鍵?いや、こんな状況で只の鍵など出すはずもない。
ならばあれは……
「まさか、魔道具なの?だけどあなたは魔道具の適性は低いはず。この状況を打破する様なレベルの魔道具を使えるとは思えないわ。」
「これは鍵だよ。ただの鍵。鍵って言うのはね、『開ける』だけのもの。そしてその中にあるものを取り出すことが真の目的。」
リゼットが軽く鍵を振り円を描くとその先、彼女の右側の空間に穴が開く。
「な、何なのその空間魔法は?」
「お兄さんには嘘ついてたんだよね。収納魔道具だなんてね。確かに収納魔道具ってのはあるけど形違うんだよね。」
そうだ。一般的に収納魔道具というのは袋や箱の形をしていたりして対象となる荷物を一時的に縮小するなりして持ち運びしやすくしているもの。だが重さはそのまま変わらない。
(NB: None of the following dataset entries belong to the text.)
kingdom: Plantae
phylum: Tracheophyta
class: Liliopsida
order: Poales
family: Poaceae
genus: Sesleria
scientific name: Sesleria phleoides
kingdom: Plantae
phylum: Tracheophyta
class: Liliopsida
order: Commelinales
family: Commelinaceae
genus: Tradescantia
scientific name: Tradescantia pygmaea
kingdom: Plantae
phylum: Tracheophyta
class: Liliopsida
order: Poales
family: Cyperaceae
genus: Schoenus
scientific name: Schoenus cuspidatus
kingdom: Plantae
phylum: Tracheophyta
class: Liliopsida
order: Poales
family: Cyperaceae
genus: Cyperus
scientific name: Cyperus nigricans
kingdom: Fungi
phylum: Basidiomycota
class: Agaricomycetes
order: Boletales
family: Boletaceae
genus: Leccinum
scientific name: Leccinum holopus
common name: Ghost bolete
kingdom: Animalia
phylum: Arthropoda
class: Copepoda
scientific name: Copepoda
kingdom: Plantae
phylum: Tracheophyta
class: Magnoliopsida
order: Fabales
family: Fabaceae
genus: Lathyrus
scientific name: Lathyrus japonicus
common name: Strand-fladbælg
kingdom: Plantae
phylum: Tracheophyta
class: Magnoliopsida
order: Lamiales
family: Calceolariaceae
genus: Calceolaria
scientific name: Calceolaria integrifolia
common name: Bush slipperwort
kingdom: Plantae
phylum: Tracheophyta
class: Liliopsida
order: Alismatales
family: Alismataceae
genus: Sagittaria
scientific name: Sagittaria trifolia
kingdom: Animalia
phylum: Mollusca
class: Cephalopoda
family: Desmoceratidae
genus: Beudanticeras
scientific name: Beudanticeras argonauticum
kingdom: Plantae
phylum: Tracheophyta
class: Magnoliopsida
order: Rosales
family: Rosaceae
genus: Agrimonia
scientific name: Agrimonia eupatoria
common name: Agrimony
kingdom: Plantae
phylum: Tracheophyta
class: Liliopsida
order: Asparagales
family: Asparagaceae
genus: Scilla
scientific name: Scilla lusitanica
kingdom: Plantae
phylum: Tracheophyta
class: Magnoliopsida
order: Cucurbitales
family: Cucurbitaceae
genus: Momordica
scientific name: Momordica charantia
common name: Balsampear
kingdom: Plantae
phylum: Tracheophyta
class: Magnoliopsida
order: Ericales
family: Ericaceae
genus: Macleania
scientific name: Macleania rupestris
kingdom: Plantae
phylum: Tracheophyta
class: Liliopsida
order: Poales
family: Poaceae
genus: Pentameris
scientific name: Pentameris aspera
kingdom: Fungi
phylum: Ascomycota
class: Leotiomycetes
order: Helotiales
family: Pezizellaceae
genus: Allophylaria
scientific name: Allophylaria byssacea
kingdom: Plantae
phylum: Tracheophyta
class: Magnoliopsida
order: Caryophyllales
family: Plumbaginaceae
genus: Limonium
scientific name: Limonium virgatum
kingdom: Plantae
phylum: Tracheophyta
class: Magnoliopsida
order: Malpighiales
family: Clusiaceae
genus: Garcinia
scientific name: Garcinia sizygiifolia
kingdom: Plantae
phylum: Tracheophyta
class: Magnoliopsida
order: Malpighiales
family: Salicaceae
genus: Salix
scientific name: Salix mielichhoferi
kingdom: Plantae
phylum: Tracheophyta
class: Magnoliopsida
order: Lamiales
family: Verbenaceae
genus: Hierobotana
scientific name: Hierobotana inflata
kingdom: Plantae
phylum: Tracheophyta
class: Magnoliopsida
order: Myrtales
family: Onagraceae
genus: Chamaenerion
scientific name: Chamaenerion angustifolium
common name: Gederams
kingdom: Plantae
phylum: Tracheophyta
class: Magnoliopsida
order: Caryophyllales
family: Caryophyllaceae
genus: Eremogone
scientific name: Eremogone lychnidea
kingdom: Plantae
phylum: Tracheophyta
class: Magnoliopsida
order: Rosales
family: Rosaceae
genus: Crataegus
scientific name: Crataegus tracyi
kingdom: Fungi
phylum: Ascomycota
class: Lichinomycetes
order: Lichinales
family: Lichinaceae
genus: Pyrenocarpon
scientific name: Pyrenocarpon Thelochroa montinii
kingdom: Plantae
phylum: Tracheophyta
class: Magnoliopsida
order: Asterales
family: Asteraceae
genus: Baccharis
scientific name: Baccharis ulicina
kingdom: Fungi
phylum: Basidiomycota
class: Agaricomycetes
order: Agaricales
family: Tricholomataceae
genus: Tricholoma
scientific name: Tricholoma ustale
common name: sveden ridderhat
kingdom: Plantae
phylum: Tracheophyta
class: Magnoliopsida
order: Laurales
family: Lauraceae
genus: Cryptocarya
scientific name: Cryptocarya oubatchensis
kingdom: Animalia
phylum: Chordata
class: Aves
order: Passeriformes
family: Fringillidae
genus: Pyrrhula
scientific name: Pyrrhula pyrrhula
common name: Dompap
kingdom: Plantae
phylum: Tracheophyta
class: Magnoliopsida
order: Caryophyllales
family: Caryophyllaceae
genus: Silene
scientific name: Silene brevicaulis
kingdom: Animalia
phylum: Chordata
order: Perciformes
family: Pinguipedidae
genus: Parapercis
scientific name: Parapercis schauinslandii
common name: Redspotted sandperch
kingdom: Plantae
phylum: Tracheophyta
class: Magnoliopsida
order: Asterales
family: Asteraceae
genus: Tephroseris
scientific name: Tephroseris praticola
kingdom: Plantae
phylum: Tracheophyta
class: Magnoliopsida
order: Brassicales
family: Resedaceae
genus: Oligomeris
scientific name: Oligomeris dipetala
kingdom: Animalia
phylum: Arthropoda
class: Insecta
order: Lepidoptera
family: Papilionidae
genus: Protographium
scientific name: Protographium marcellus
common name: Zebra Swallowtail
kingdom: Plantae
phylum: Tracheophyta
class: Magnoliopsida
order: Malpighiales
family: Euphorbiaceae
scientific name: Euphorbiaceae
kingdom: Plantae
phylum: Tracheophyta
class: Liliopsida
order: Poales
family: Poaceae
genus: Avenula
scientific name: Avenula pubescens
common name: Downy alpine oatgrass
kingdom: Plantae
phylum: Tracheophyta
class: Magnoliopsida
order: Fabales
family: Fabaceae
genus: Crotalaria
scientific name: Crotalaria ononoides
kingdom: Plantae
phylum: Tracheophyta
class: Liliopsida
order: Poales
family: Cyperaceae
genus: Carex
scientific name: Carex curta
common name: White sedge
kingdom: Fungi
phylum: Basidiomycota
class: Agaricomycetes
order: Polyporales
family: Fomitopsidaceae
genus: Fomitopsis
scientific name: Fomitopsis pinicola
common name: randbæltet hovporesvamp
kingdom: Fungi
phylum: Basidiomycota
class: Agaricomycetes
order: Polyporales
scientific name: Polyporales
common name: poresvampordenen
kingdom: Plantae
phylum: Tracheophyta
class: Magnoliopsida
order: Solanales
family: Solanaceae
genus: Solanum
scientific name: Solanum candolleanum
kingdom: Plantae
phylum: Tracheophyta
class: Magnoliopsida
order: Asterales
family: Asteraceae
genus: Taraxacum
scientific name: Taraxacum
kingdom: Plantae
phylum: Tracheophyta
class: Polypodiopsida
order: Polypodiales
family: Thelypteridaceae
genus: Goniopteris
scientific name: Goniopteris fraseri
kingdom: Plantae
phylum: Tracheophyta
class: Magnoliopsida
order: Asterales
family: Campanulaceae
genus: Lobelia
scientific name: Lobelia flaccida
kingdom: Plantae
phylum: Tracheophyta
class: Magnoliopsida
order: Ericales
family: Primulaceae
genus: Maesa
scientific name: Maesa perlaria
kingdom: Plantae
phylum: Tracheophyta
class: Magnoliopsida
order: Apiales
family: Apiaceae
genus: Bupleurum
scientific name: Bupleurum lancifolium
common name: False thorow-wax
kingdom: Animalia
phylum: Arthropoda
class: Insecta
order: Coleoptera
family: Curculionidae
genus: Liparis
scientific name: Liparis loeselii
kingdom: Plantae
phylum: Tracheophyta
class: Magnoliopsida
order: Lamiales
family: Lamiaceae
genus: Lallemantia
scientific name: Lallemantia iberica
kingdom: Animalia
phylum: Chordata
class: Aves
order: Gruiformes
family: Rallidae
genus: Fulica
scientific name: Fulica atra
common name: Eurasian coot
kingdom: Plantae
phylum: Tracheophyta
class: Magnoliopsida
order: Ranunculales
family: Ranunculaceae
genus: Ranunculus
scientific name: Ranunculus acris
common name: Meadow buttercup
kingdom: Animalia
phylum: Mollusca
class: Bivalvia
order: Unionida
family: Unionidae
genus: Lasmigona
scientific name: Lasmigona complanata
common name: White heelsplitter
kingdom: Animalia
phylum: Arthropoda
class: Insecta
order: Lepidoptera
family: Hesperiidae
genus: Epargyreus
なので大体の冒険者が持っているのはポーチで採取した植物などを入れている。
あんな空間に穴を開ける代物、見たことが無い。
「何を……何を収納しているというの!? リゼット、あなたは一体何者なの!?」
「でおりゃぁぁぁっ!!」
リゼットは穴目掛け鍵を投げ込むと同時に穴に腕を突っ込むと何かを掴み一気に引きずり出した。
あれは………
「外套?あなたが引き出したそれはそう、正に外套だけれどもそれがあなたの真の目的?」
リゼットが取り出したものは真っ赤な外套だった。
何が起きているのか次から次へと情報が入ってきて処理が追い付かない。
そうこうしているとリゼットは素早く外套を羽織った。
すると外套は形を少しずつ変えジャケットのような形へと変化していく。
外套の一部はリゼットの短剣にも纏わりつき一回り大きな刃を持つ短剣へと変化する。